Pay Down Your Consumer Proposals Early With These 4 Options
One of the best and safest debt consolidation options is a consumer proposal. It’s an alternative to declaring bankruptcy and is initiated when a business or person lacks the capacity to repay their debt. It describes how a person or organization is supposed to pay back their debts to creditors.
Typically, the debtor pays money in monthly installments over an agreed period. Because payments are fixed throughout the duration of the proposal, a consumer proposal is a reliable method of debt repayment. Furthermore, once creditors accept your plan, they cannot change the terms.
That shouldn’t however mean that you should take 3 years to pay a debt you can pay in 2.5 years. If you can pay earlier, why not? It will give you financial freedom and peace of mind. How so?
Granted, most times, people have no interest in paying off consumer proposals early for the sole reason that they are interest-free loans. Well, what if we told you that the earlier you pay, the earlier you can speed up the process of rebuilding your credit?
Not just that, but early payments can also save you from the annulment of your proposal, which is bad because it reinstates all the debts you are trying to pay off. What does that mean? — That if you’re unable to pay for 3 months, your consumer proposal can be thrown out of the window and you could lose your assets.
Clearly, making 1 or 2 payments in advance can go a long way in case you have emergencies that leave you broke. It will give you the peace of mind and financial freedom you need to thrive.
It’s also worth noting that consumer proposal administrators get a percentage (based on a government-set rate) of the proposal payments they give to the creditors. Although it has no effect on their overall payment, the quicker you pay, the quicker they get paid.
We however don’t pressure customers to settle a proposal early. We would much rather you maintain a sound monthly spending plan during the duration of the project than worry about paying it off sooner. Nonetheless, if you can manage to pay earlier, we cannot dissuade you since it’s wise.

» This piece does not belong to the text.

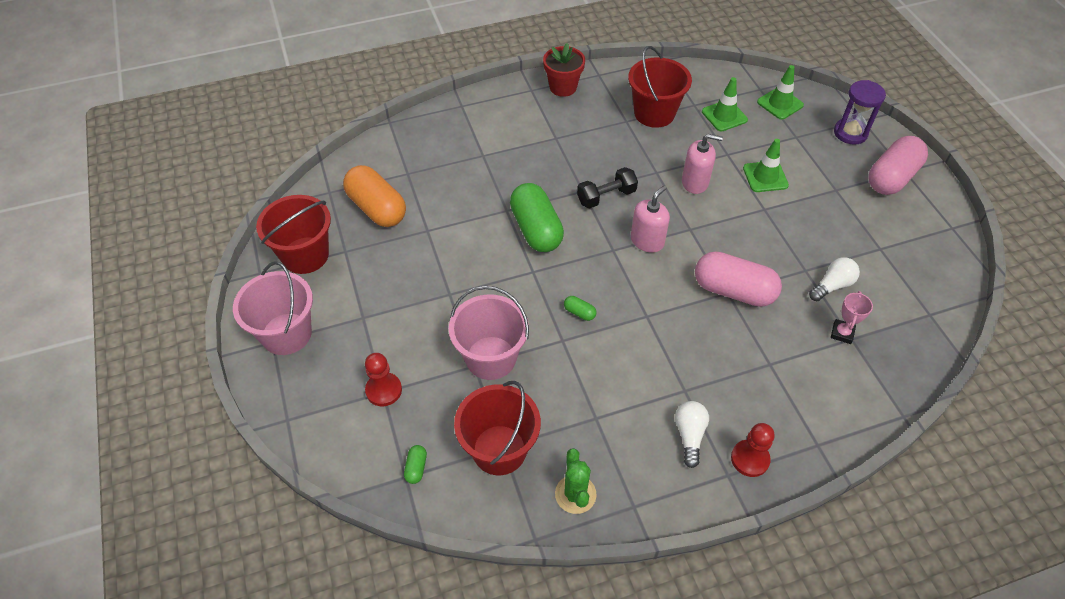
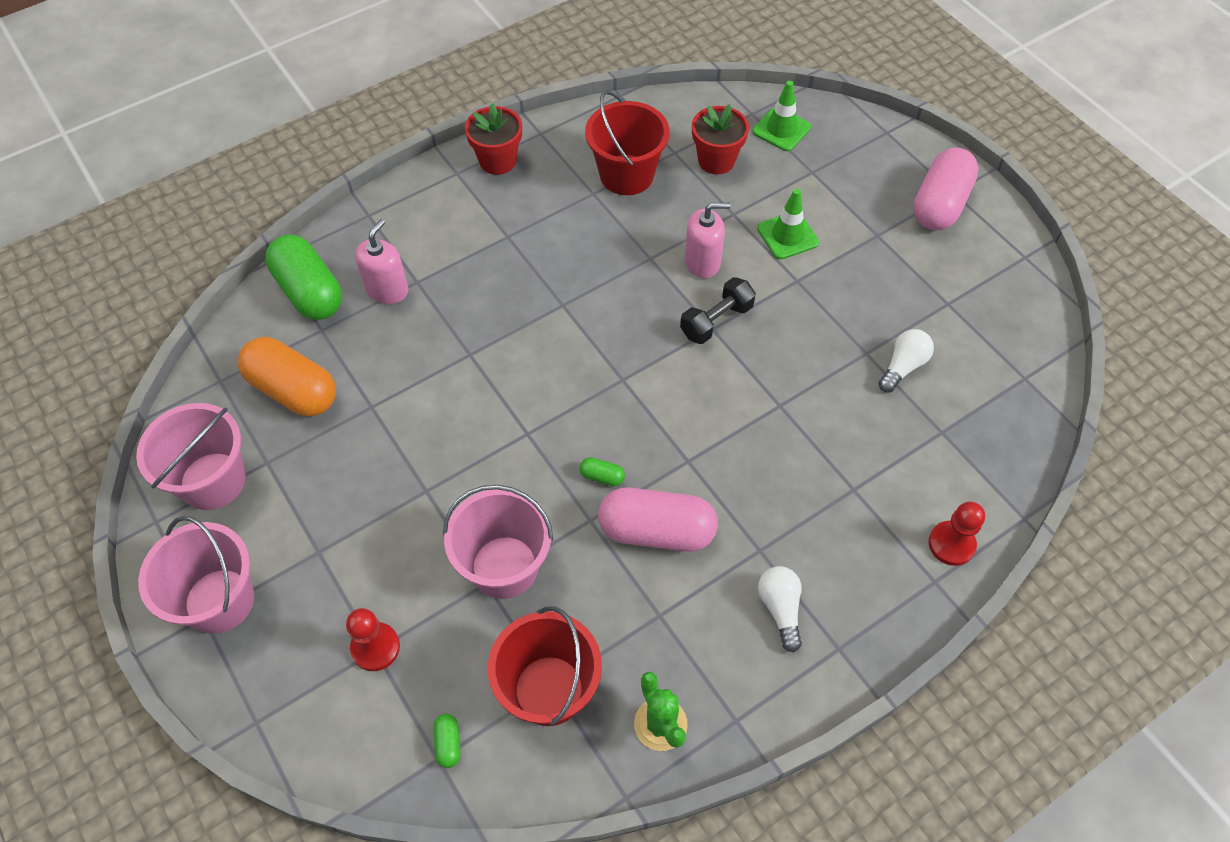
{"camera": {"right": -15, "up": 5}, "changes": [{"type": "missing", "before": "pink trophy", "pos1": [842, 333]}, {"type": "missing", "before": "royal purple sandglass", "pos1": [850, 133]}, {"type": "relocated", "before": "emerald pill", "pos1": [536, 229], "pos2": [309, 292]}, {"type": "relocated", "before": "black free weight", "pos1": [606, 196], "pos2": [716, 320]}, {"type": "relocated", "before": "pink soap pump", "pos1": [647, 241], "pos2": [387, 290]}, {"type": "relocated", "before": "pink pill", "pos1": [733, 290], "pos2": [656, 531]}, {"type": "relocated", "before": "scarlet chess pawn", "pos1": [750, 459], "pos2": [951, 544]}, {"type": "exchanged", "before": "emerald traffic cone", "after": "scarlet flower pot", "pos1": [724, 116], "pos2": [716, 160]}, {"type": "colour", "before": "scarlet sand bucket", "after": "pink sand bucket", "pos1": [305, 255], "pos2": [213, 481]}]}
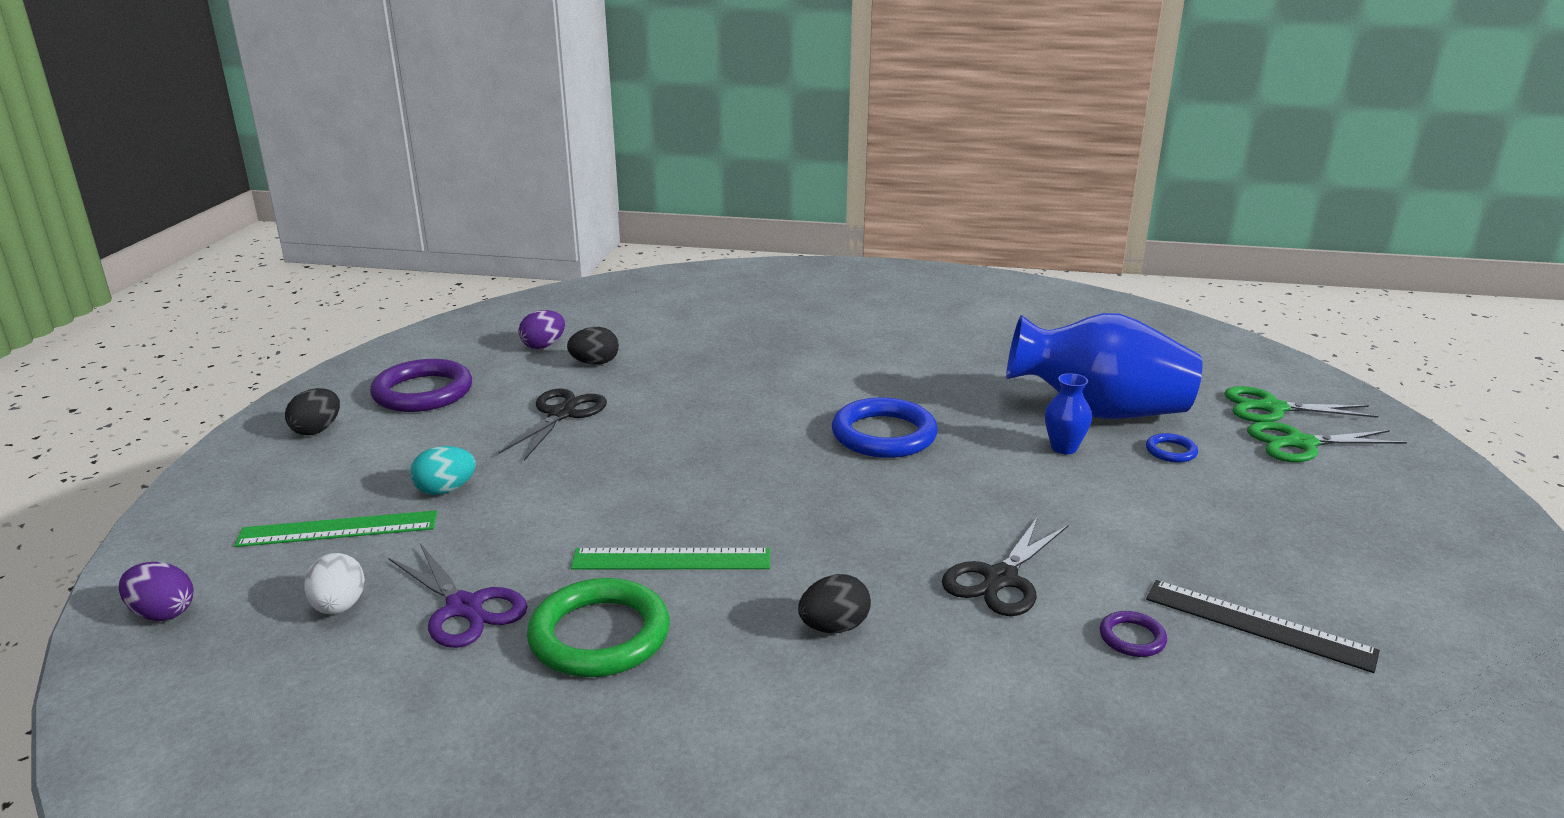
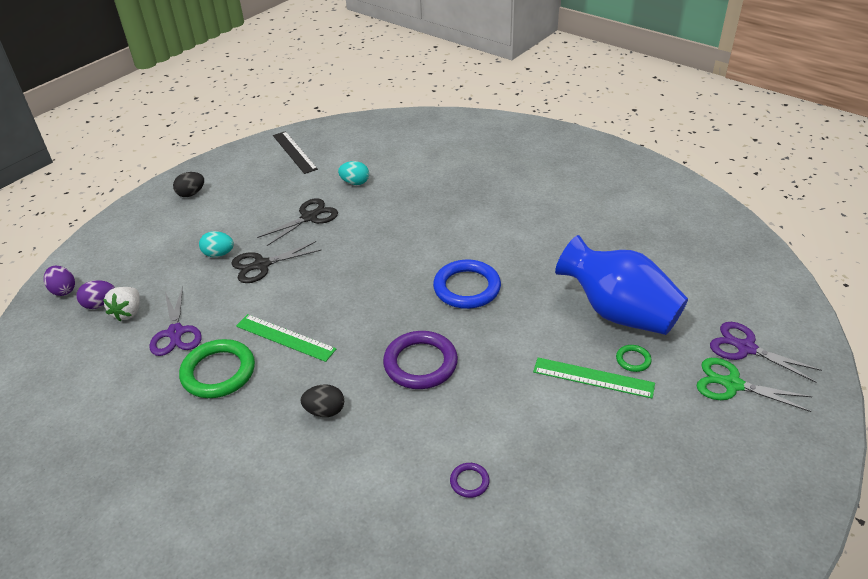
{"camera": {"right": 30, "up": 15}, "changes": [{"type": "missing", "before": "cobalt vase", "pos1": [1064, 448]}, {"type": "relocated", "before": "emerald measuring stick", "pos1": [338, 529], "pos2": [593, 377]}, {"type": "relocated", "before": "royal purple torus", "pos1": [423, 392], "pos2": [420, 363]}, {"type": "relocated", "before": "royal purple egg", "pos1": [543, 346], "pos2": [100, 304]}, {"type": "relocated", "before": "black shears", "pos1": [1000, 579], "pos2": [261, 265]}, {"type": "relocated", "before": "black measuring stick", "pos1": [1258, 625], "pos2": [294, 152]}, {"type": "exchanged", "before": "white egg", "after": "white strawberry", "pos1": [339, 607], "pos2": [128, 312]}, {"type": "colour", "before": "black egg", "after": "turquoise egg", "pos1": [595, 363], "pos2": [355, 182]}, {"type": "colour", "before": "cobalt torus", "after": "emerald torus", "pos1": [1171, 451], "pos2": [633, 360]}, {"type": "colour", "before": "emerald shears", "after": "royal purple shears", "pos1": [1272, 408], "pos2": [745, 348]}]}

Here are 4 ways to pay off your proposal early:
Pay Every Two Weeks
If your proposal payment is $300 per month for 60 months, instead of paying $300 a month, you could pay $150 after every 2 weeks. By choosing to pay $150 every two weeks, you will add one extra monthly payment to your yearly total. You would therefore finish your loan in 4 years and seven months other than five years.
Pay a Little More Each Month
You could take a part-time job to help you clear your loan faster. You could also be lucky to make extra money from side hustles and business deals. If that’s the case, you could add a bit more to your monthly payments.
Instead of paying $300, you could pay $325. In doing this, you will shorten your proposal time will be shortened by more than 7 months. After all, the extra $25 every month, works up to an additional $300 annually.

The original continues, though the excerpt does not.